This week PartySugar is planning a lovely tea party so I thought I'd take a minute to talk about the different kind of teas. If you don't count herbal teas, all tea surprisingly comes from the same plant (Camellia sinensi); the different types of tea are a result of how the leaves are processed once picked. Herbal teas come from an infusion of fruit and herbs (like chamomile, rose-hips, mint) and not the tea tree. So what are the different kinds of teas? Well, there are four basic types: black, green, oolong and white. However there are a few others as well. To learn how to tell them apart, read more

  • Black Tea - The tea leaves are allowed to fully oxidize, so the leaves of the tea are darker than others. It has been the most popular type of tea in western countries due to the fact that it has a longer storage life and was more suitable for transport in the early days of tea trade. Often referred to as "red tea" in many parts of Asia.

**MATERIAL PROVIDED**

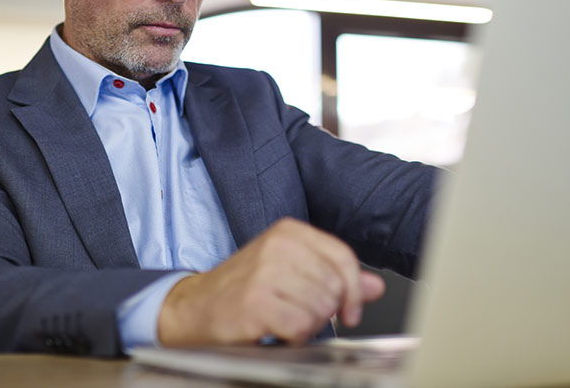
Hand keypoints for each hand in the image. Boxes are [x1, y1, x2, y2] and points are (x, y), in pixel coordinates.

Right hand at [156, 217, 384, 345]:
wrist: (193, 308)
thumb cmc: (243, 290)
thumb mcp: (291, 273)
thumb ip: (335, 278)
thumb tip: (377, 286)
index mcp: (289, 231)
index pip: (343, 257)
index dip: (354, 290)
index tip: (350, 311)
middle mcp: (278, 245)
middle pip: (335, 287)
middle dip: (324, 312)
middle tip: (297, 314)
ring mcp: (266, 272)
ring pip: (320, 308)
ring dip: (306, 326)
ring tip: (282, 320)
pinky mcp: (256, 302)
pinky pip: (300, 327)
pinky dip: (293, 338)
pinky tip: (275, 331)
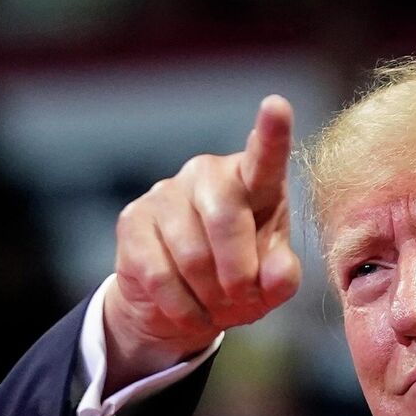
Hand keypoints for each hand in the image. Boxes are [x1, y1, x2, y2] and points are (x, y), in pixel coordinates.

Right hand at [102, 95, 301, 388]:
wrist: (182, 306)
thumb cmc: (238, 282)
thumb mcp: (269, 286)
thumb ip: (282, 277)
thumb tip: (277, 272)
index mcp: (254, 183)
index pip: (264, 158)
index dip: (271, 134)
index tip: (276, 105)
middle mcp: (208, 175)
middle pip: (226, 217)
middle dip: (238, 272)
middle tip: (242, 297)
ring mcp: (166, 193)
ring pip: (192, 254)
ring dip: (209, 295)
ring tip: (214, 302)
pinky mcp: (132, 221)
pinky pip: (160, 275)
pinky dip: (182, 307)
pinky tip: (189, 310)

**TASK PROMPT**
Set down the entire passage on types of tea above, word for word.

**RESPONSE TO THE TASK**
This week PartySugar is planning a lovely tea party so I thought I'd take a minute to talk about the different kind of teas. If you don't count herbal teas, all tea surprisingly comes from the same plant (Camellia sinensi); the different types of tea are a result of how the leaves are processed once picked. Herbal teas come from an infusion of fruit and herbs (like chamomile, rose-hips, mint) and not the tea tree. So what are the different kinds of teas? Well, there are four basic types: black, green, oolong and white. However there are a few others as well. To learn how to tell them apart, read more

  • Black Tea - The tea leaves are allowed to fully oxidize, so the leaves of the tea are darker than others. It has been the most popular type of tea in western countries due to the fact that it has a longer storage life and was more suitable for transport in the early days of tea trade. Often referred to as "red tea" in many parts of Asia.